Becoming a Town
Despite a healthy lumber industry that first developed in the 1850s, the Sinclair Inlet, the site of the Sidney did not have a permanent resident until 1885, when Henry Cline moved to Mitchell Point on the Sinclair Inlet with his sister and brother-in-law. In 1886, Frederick Stevens, a relative of the Cline family, platted Sidney after his father, Sidney Merrill Stevens, purchased 88.5 acres for the creation of a town. That year, Cline opened Sidney’s first store. Other families moved to to the town and started businesses of their own, one of the earliest being the Corbett Drugstore. In 1888, Cline secured a post office for the town and served as postmaster.
In addition to a lumber and shingle mill, Port Orchard had two pottery companies: one before incorporation and another shortly after. The pottery works made sewer pipes, terra cotta crockery ware, and provided Seattle with brick for its first paved street. Unfortunately, the pottery building burned down in 1895 along with Sidney’s entire business district.In 1889, Thomas Cline, built the town’s first wharf, which further increased the growth of the town’s population. The wharf met the needs of the growing “Mosquito Fleet,” private steamers that served Puget Sound. The boats were so numerous that they were said to resemble a swarm of mosquitoes. In the 1890s, these ferries were scheduled to depart Sidney for Seattle up to five times a day.
Building Streets and Courting the NavyIn the fall of 1890, after rapid growth during the previous year, the town's population became large enough to petition for incorporation. On September 15, 1890, Sidney was incorporated as a fourth-class town. The first mayor was Ira C. Rockwell. E. M. Taylor served as city clerk. Alfred Larson, D. R. Mackintosh, J. H. Cline, A. W. Robinson, and Thomas R. Kendall served on Sidney’s first council.
The mayor and council sought to address the issue of Sidney’s lack of good streets. Bay Street, the town’s main thoroughfare was “inundated by saltwater” each high tide. Also, two creeks, Pottery Creek and Black Jack Creek, divided the town into three parts that the council hoped to connect by bridges. In order to fund these first public works projects, Sidney officials instituted an annual license fee for the town’s saloons, as well as a poll tax on each adult male resident.

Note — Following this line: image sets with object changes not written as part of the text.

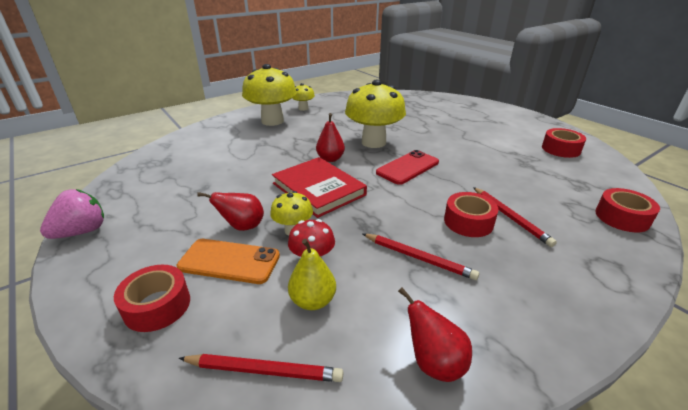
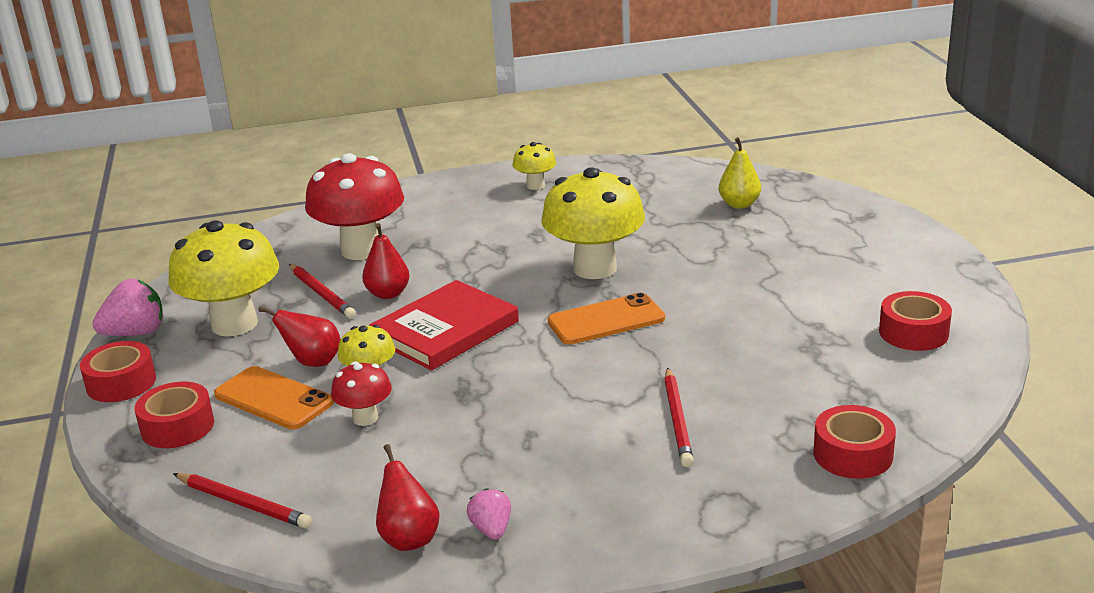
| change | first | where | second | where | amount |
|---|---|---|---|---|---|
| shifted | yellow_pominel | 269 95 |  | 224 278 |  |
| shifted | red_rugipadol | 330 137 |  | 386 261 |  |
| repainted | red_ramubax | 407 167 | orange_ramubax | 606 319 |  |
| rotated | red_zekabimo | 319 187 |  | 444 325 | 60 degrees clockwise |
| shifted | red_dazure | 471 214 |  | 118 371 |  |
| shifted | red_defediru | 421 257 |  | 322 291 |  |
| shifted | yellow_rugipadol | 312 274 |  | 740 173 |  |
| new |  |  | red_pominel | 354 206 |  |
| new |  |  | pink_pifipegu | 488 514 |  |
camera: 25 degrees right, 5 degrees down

Since the town’s founding, the promise of a Puget Sound Naval Station located one mile across Sinclair Inlet had created a lot of excitement about Sidney. As a result, Sidney residents played an active role in convincing two separate commissions assigned to recommend a site that the Sinclair Inlet was the perfect place for a Naval Station and dry dock. In March 1891, Congress approved the location and appropriated funds. Sidney residents wisely anticipated the opportunities for employment, trade, and population in the naval installation.
Becoming Port Orchard
Three years after its incorporation, Sidney became the new Kitsap County seat. The former county seat, Port Madison, once a thriving mill town, had been virtually deserted when its lumber mills closed. In 1892, Kitsap County voted to move the seat to Sidney, as the town’s residents had donated land and built a two-story courthouse complete with courtroom and fireproof vault.
In the same year as the campaign to switch the county seat to Sidney, the town petitioned the Washington State Legislature of 1892-1893 to change its name to Port Orchard, after Port Orchard Bay. However, the town of Charleston (now part of Bremerton) had submitted an earlier petition to the legislature to make its name Port Orchard, so Sidney’s request to change its name was denied. However, the Post Office Department granted a post office name change from Sidney Post Office to Port Orchard Post Office. This may have been the result of a mistake over where to send the U.S. Navy’s mail in Puget Sound. The Post Office Department received a request to rout any Navy mail through “Port Orchard,” which someone understood to mean Sidney rather than the much closer Charleston.
By the turn of the century, it became clear that Sidney, not Charleston, had become Port Orchard. To end the confusion, Will Thompson, editor of the Sidney Independent, went to the Washington State Legislature of 1902-1903 and convinced them to rename the town Port Orchard City. From then on, the relatively young town of Sidney was known only as Port Orchard and continued to develop and grow into the twentieth century.